A Schiaparelli failure will affect plans for the 2020 mission, “but not dramatically", ESA planetary scientist Olivier Witasse told reporters at the meeting. Many technologies have been redesigned for the rover's landing system, he said. "It's not a one-to-one reuse of technology."

All is not lost

It is clear that ESA is not giving up on the craft quite yet. Ferri said in a briefing that there could be many reasons for the signal to be lost, and that the TGO mothership had recorded housekeeping data about the lander.

He also stressed that the point of Schiaparelli was to learn about landing on Mars, and that even if the probe did not land successfully, ESA could still learn from the experience. “We should remember, this landing was a test, and the point of the test is you want to know what happened,” he said.

NASA’s Opportunity rover, which was parked just 15 kilometres outside the landing zone, was to attempt to take time-lapse pictures of the parachute descent. Whether it was able to capture the images will depend on the exact trajectory Schiaparelli took.

If the probe is still working on the surface, it will have between three and ten days’ worth of battery life, providing multiple opportunities to re-establish a communication link with one of three satellites currently orbiting Mars.

As of the morning of 20 October, ESA had still not heard from the probe. In an ESOC press briefing, ESA's head of solar and planetary missions, Andrea Accomazzo, said that Schiaparelli had entered Mars’s atmosphere as expected and deployed its parachute, meaning that its heat shield worked “flawlessly”. At the point at which Schiaparelli released the parachute, things went off script in some way, and its radio signal disappeared around 50 seconds before its planned landing. The retro thrusters fired, but for just 3 or 4 seconds, much shorter than the 30 seconds expected.

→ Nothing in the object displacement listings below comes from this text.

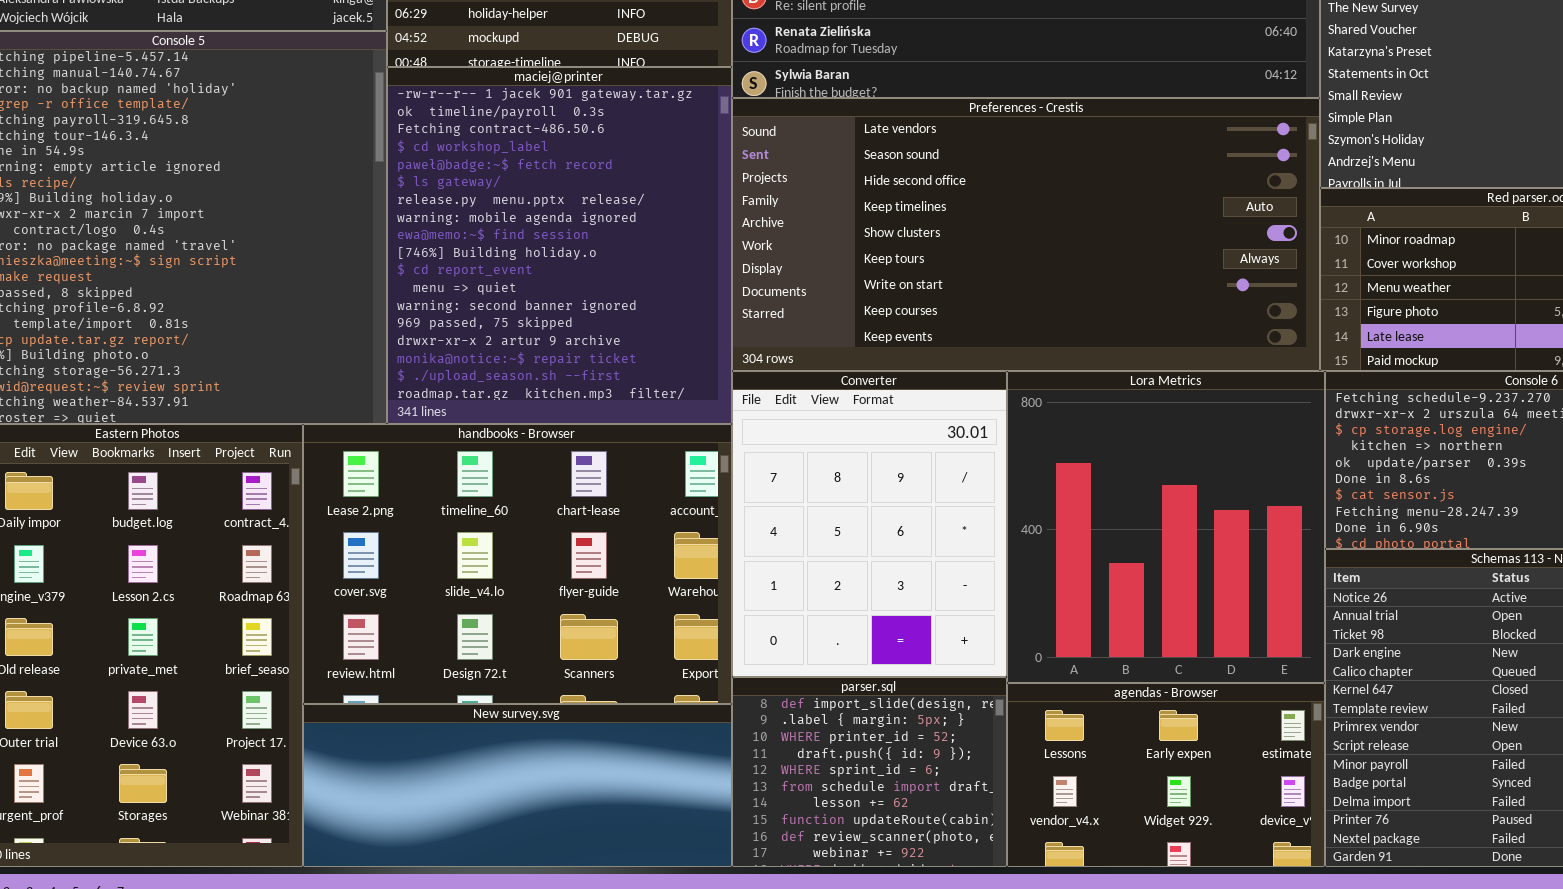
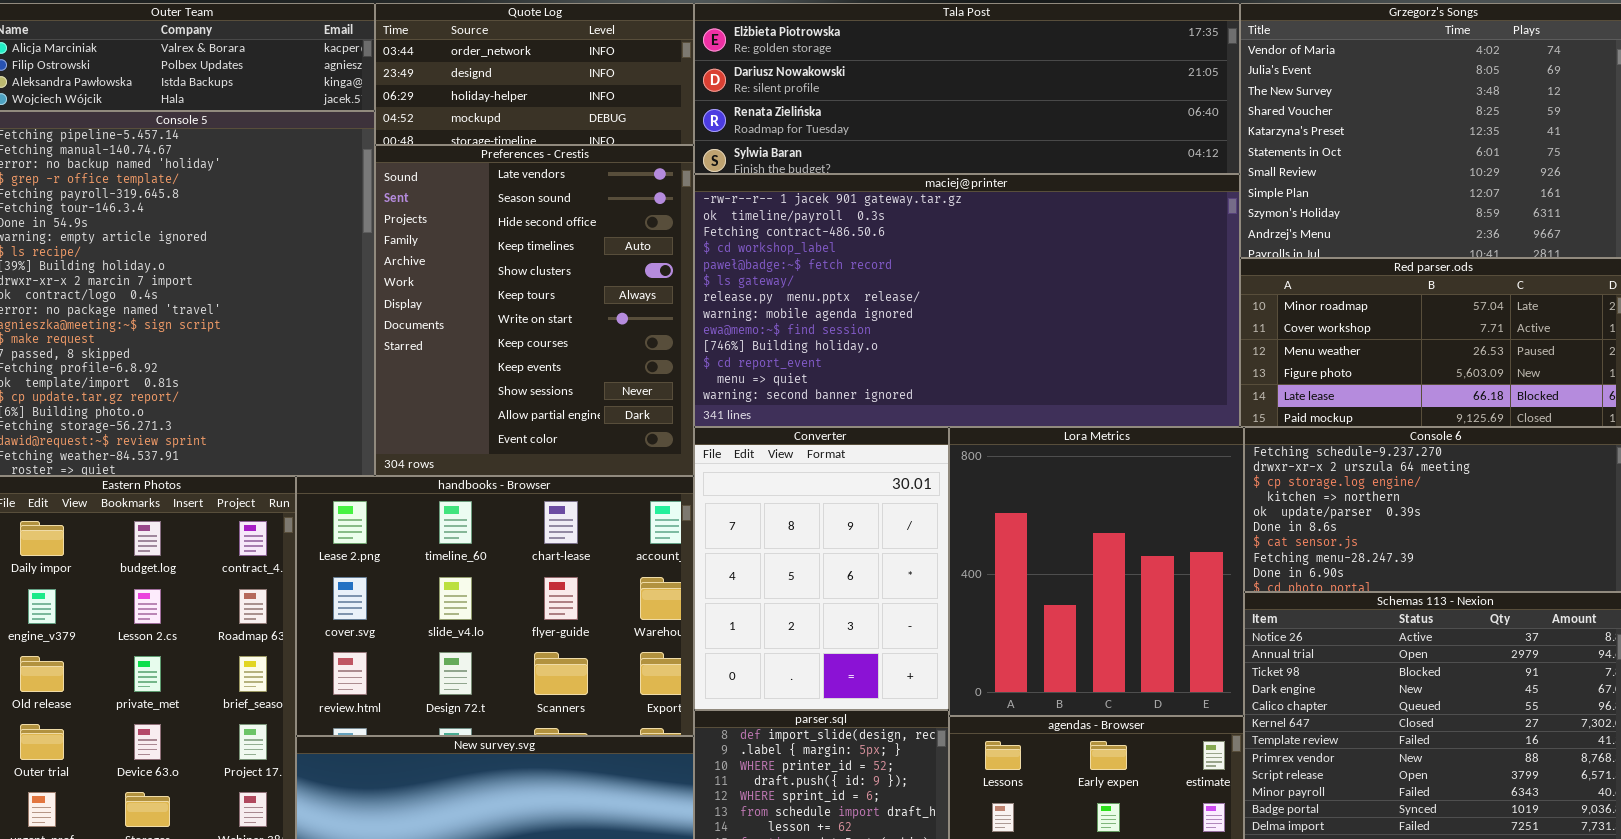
maciej@printer: [387,67,732,424] -> [694,174,1240,427], moved, resized
Preferences - Crestis: [732,98,1320,371] -> [375,145,694,476], moved, resized

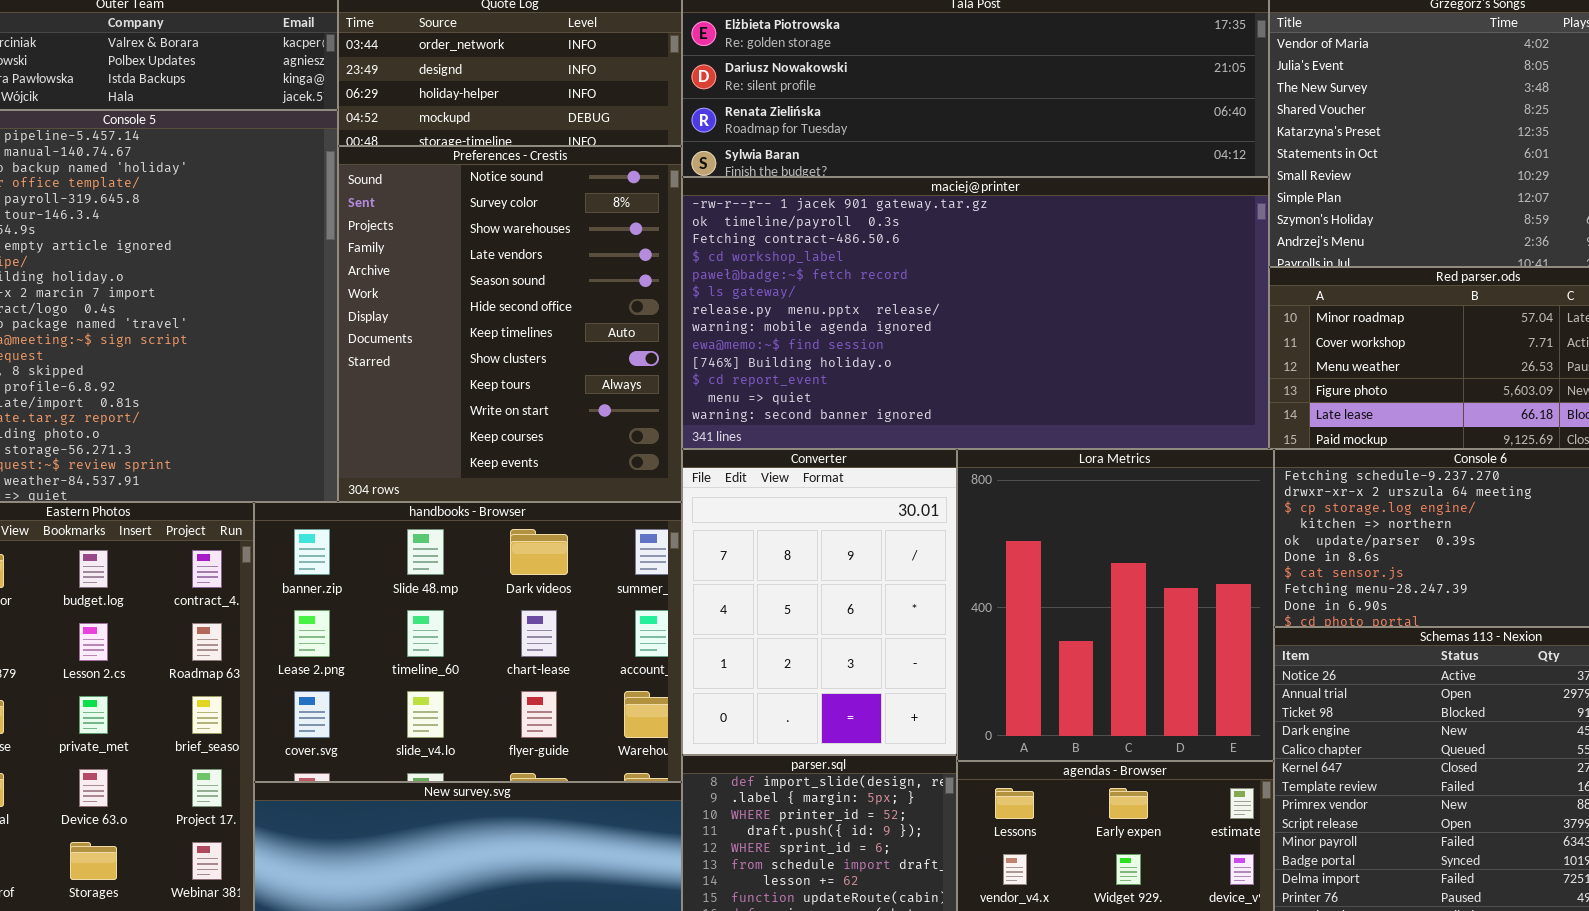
Preferences - Crestis: [375,145,694,476] -> [338,146,682,502], scrolled up 3 rows
handbooks - Browser: [296,476,694,736] -> [254,502,682,782], scrolled up 1 row

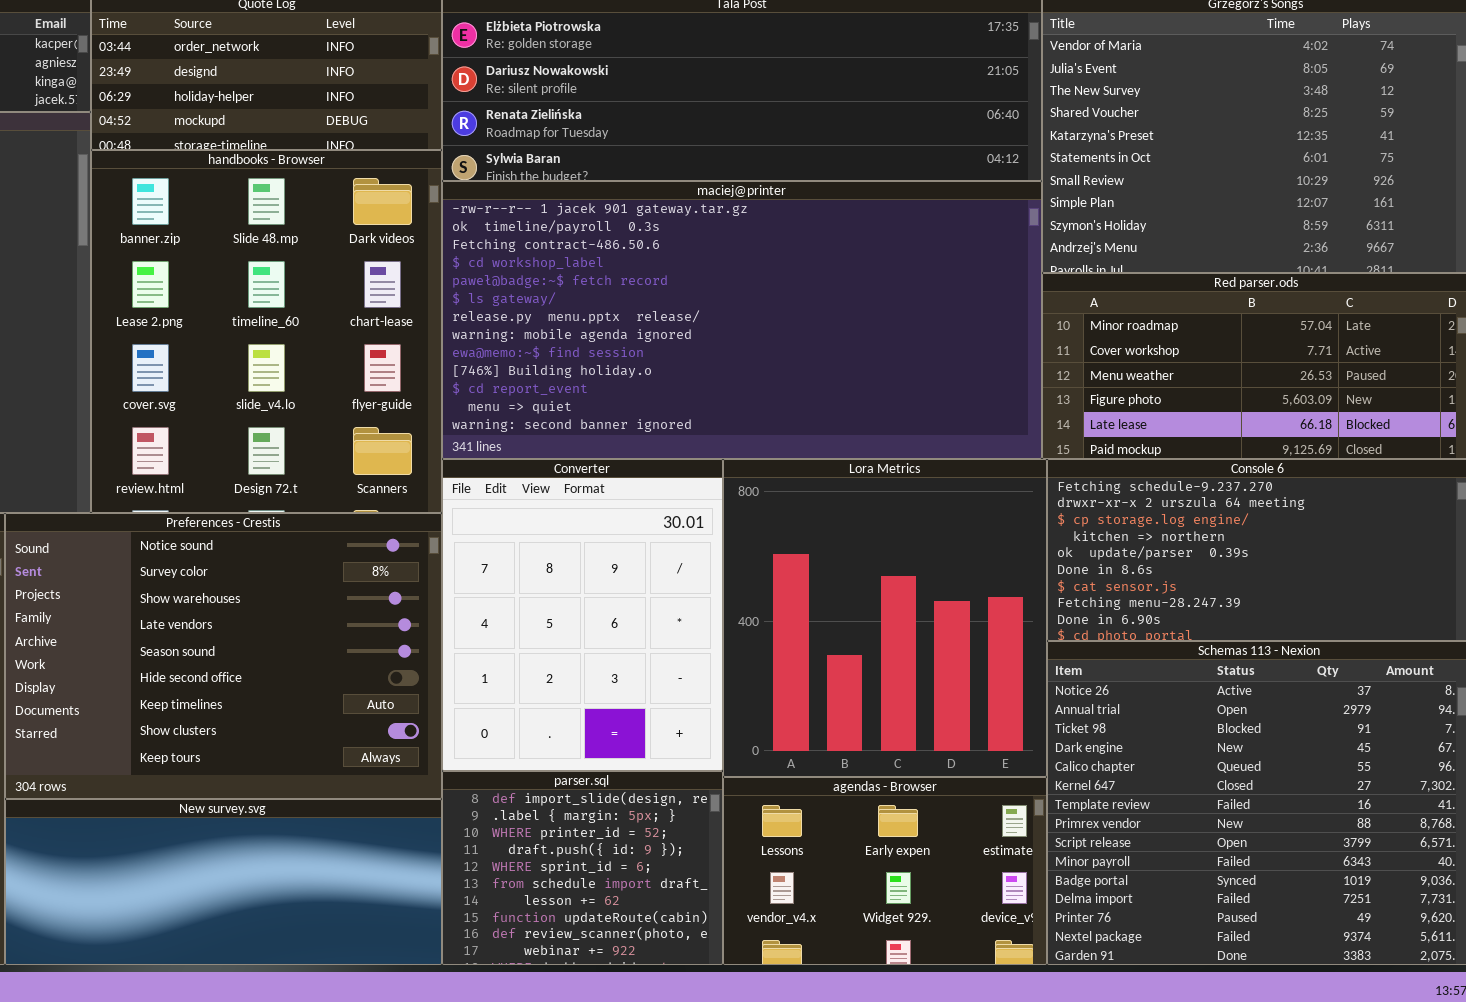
Preferences - Crestis: [338,146,682,502] -> [5,513,442,799], moved, resized
handbooks - Browser: [254,502,682,782] -> [91,150,442,513], moved, resized

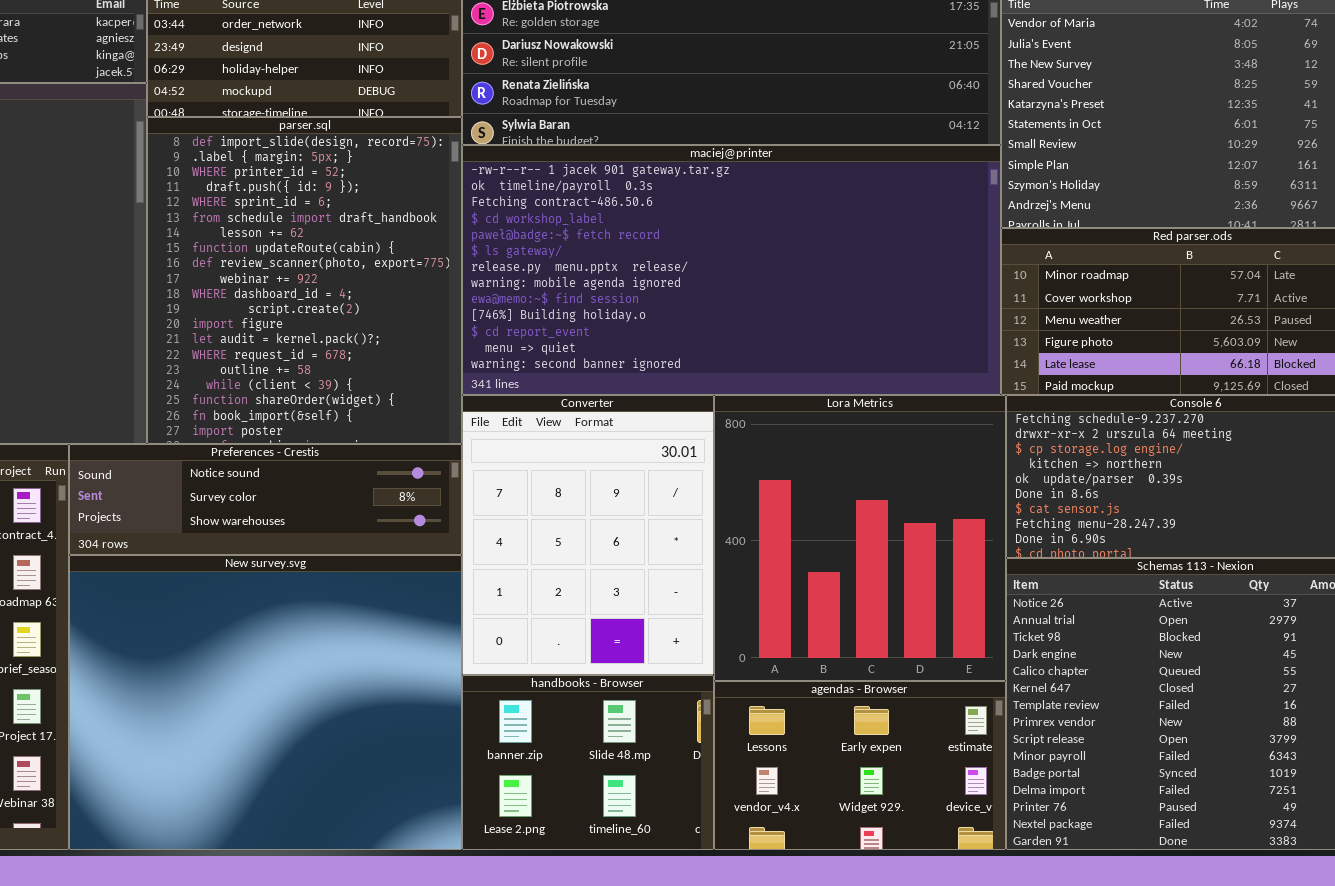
handbooks - Browser: [91,150,442,513] -> [462,675,714,850], moved, resized
Preferences - Crestis: [5,513,442,799] -> [69,444,462,555], resized
parser.sql: [442,771,723,965] -> [147,117,462,444], moved, resized
New survey.svg: [5,799,442,965] -> [69,555,462,850], resized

Accomazzo added that there were multiple explanations for what could have gone wrong, including that the parachute detached either too early or too late, leaving the craft too high or too low. Further data processing should show how fast Schiaparelli was going when it touched the ground. “We should be able to detect whether there was a hard signal of touchdown,” said Accomazzo.

Science to come

Schiaparelli (named after Giovanni Schiaparelli, an Italian astronomer who mapped Mars's surface from Earth in the nineteenth century) is designed to test landing technology ahead of the ExoMars 2020 rover mission. The rover is equipped with a 2-metre drill to hunt for signs of ancient life on the red planet.

But Schiaparelli, which is about the size of a Smart car, had also planned to conduct a two-to-four-day science mission, studying the red planet's dust storms, electric field and weather.

ESA scientists will take joy from knowing that the TGO — which is by far the more scientifically important part of the mission — is safe and sound. Starting in March 2018, it will investigate the possible biological or geological origins of Martian gases, including methane. Before then, the craft must manoeuvre itself into a circular, 400-kilometre-high orbit, including by braking against the Martian atmosphere over a period of months.

If Schiaparelli survives unscathed, it will be the first non-NASA probe to operate successfully on the red planet. (Mars 3, a 1971 Soviet Union probe, failed after 20 seconds on the surface.) But ESA may now have to wait until 2020 for that accolade.